# [TO DO]
Turn the lines of the records below into a numbered list, starting at the line that contains "state / province: Sachsen" and ending at the line that contains "country: Ecuador", with both of those lines included. Leave out any blank lines.

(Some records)
══════

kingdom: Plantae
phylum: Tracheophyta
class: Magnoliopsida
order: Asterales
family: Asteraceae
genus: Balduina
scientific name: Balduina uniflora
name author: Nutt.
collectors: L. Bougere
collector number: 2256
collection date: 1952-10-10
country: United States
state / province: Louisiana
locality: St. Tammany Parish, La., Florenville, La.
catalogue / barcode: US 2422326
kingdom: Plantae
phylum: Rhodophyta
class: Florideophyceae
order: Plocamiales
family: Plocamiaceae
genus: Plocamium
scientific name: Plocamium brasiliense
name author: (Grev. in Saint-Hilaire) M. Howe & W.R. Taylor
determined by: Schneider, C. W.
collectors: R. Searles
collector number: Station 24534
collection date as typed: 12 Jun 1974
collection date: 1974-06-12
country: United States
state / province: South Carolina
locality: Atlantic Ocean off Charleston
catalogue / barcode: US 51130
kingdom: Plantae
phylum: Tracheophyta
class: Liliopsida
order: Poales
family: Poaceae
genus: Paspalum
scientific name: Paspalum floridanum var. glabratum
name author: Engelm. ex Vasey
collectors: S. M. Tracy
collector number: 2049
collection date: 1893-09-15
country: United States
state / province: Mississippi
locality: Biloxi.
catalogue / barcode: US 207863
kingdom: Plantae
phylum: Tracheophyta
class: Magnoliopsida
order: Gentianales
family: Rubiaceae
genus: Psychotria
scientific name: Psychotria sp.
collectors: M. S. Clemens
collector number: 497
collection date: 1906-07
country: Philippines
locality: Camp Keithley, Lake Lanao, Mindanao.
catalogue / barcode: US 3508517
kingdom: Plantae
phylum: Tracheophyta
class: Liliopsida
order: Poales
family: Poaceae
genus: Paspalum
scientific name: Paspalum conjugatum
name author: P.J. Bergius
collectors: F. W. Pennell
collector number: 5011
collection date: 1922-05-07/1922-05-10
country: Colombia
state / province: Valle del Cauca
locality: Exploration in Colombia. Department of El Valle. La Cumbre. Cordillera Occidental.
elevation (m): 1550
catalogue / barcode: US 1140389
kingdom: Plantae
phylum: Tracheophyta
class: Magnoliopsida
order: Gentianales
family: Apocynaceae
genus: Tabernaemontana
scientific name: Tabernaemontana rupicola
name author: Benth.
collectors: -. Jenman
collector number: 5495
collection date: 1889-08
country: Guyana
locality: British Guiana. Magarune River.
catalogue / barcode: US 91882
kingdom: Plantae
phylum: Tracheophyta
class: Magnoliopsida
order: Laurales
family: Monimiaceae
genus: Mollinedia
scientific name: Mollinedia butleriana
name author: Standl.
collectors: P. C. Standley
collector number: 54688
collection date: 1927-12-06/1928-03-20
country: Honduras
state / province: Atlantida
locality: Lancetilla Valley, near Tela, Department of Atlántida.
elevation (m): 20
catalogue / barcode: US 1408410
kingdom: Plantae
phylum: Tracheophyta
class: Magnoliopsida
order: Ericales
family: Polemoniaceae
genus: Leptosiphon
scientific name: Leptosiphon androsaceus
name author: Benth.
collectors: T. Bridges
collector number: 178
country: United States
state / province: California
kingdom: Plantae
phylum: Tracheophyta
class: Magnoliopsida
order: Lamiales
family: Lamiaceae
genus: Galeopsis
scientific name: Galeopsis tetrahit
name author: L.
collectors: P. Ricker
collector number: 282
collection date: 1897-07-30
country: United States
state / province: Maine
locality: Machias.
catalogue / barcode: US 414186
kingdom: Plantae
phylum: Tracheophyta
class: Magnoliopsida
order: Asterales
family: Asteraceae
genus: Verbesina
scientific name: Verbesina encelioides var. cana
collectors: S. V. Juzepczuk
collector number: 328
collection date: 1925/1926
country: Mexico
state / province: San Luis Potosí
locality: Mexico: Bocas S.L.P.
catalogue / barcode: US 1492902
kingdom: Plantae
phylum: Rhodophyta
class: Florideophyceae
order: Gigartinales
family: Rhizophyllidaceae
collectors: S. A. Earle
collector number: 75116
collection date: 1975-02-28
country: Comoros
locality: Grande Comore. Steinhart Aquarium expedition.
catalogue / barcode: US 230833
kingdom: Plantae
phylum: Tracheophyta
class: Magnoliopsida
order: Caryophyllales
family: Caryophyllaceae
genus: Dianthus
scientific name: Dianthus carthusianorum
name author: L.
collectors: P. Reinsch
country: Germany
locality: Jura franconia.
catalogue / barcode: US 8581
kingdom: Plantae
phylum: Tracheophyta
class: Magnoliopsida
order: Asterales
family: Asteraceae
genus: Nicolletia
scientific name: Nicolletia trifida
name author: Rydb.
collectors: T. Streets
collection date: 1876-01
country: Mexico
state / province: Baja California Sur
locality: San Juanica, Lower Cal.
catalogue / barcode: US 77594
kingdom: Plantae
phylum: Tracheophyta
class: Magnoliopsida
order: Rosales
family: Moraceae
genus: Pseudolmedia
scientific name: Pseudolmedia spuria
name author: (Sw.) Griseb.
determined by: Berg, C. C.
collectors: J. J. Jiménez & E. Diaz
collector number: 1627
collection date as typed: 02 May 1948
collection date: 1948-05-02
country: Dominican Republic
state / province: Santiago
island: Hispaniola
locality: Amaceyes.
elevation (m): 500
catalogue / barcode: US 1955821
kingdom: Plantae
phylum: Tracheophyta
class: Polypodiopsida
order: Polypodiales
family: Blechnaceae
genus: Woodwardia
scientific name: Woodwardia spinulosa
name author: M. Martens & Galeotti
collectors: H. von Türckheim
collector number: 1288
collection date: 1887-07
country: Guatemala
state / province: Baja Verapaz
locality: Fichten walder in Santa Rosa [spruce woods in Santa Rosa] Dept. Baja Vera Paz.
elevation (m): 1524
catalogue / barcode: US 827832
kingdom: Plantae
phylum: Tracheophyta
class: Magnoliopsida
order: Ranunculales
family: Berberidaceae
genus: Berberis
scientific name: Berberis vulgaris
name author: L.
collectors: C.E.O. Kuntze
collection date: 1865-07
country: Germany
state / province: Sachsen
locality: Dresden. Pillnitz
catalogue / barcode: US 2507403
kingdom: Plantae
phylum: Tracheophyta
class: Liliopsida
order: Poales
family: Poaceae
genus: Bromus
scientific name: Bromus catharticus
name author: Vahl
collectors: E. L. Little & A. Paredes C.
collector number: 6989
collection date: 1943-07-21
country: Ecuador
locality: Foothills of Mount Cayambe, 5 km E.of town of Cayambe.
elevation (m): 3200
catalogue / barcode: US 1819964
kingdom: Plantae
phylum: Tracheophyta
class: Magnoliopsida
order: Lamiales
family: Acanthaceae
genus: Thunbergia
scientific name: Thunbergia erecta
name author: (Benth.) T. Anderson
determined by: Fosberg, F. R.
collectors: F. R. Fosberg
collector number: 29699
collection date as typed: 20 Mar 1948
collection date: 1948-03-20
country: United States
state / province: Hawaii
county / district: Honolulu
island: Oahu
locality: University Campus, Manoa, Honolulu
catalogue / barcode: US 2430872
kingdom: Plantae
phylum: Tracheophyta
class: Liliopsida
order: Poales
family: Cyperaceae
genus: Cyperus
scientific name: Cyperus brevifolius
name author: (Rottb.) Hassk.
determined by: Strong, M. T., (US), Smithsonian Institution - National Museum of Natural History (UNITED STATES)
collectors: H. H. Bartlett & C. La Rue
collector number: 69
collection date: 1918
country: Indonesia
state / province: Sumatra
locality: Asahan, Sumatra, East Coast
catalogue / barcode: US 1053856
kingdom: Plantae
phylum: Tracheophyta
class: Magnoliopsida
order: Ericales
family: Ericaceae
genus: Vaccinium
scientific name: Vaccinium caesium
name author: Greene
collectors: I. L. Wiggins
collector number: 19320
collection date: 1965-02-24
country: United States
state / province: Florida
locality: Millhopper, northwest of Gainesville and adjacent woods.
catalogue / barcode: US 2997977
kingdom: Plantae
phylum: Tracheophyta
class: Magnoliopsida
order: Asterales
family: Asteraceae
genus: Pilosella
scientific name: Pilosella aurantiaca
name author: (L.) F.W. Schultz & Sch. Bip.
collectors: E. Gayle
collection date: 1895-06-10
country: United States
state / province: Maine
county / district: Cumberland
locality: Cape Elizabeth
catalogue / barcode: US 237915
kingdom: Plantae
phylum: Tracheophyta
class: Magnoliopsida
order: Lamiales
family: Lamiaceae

══════

# [WRITTEN SOLUTION]
1. state / province: Sachsen
2. locality: Dresden. Pillnitz
3. catalogue / barcode: US 2507403
4. kingdom: Plantae
5. phylum: Tracheophyta
6. class: Liliopsida
7. order: Poales
8. family: Poaceae
9. genus: Bromus
10. scientific name: Bromus catharticus
11. name author: Vahl
12. collectors: E. L. Little & A. Paredes C.
13. collector number: 6989
14. collection date: 1943-07-21
15. country: Ecuador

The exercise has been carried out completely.